The collapse of a national utility pillar
For decades, the SEEG was the face of public service in Gabon. After the departure of a major French industrial group in 2018, the state took control, but the transition failed to deliver stability. Financial deficits and technical failures led to chronic water shortages and frequent power outages in major urban centers like Libreville, Port-Gentil, and Franceville. These disruptions have hindered economic activity and frustrated citizens for years. Following the political shift in August 2023, the current administration prioritized a total overhaul of the energy and water sectors as part of the national development strategy.

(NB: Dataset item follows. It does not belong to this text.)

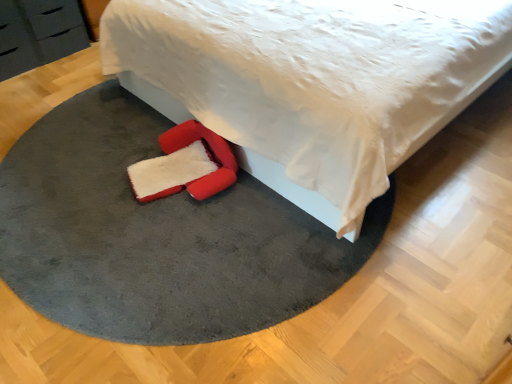
The image size is (512, 384). What are the coordinates of `vacant point above velvet gray rug at center (from a real-world perspective)` in the screenshot? It's located at (134, 207).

The official diagnosis of the utility’s failure is blunt: aging infrastructure, a lack of consistent investment, and a lack of transparency in management. By separating the production, transport, and distribution of resources, the government aims to clarify accountability and attract specialized global investors ready to modernize the system and inject necessary capital into each branch.
Splitting water and power for better efficiency
The core of this reform is the creation of one company dedicated strictly to electricity and another focused solely on potable water. This structural split is a proven model in the sub-region, allowing for more tailored economic strategies for each industry. While electricity requires massive production facilities and high-voltage networks, the water sector demands localized management of treatment plants and specific rural distribution challenges.
This new institutional framework is also designed to meet the requirements of international financial institutions. Organizations such as the World Bank and the African Development Bank have long advocated for structural clarity before committing long-term funding. The International Finance Corporation has previously expressed interest in Gabonese utility projects, contingent upon a modernized legal and operational framework.
Navigating the social and industrial transition
Despite the strategic logic, the execution of this plan presents significant hurdles. The future of approximately 2,000 SEEG employees remains a top concern for labor unions, who are demanding job security and the preservation of social benefits. Additionally, the government must manage the massive accumulated debts of the former entity while ensuring that billing for consumers remains uninterrupted during the transition.
Strategically, this move aligns with President Brice Clotaire Oligui Nguema’s vision for national economic sovereignty. Gabon aims to reclaim control over its vital assets while leveraging its massive hydroelectric potential. Projects like the Grand Poubara and Kinguélé Aval dams represent underutilized resources that could eventually power the nation’s industrial growth. While the exact timeline for the rollout of the two new companies has not been finalized, the government expects a phased implementation over the coming months to ensure operational continuity for households and businesses alike.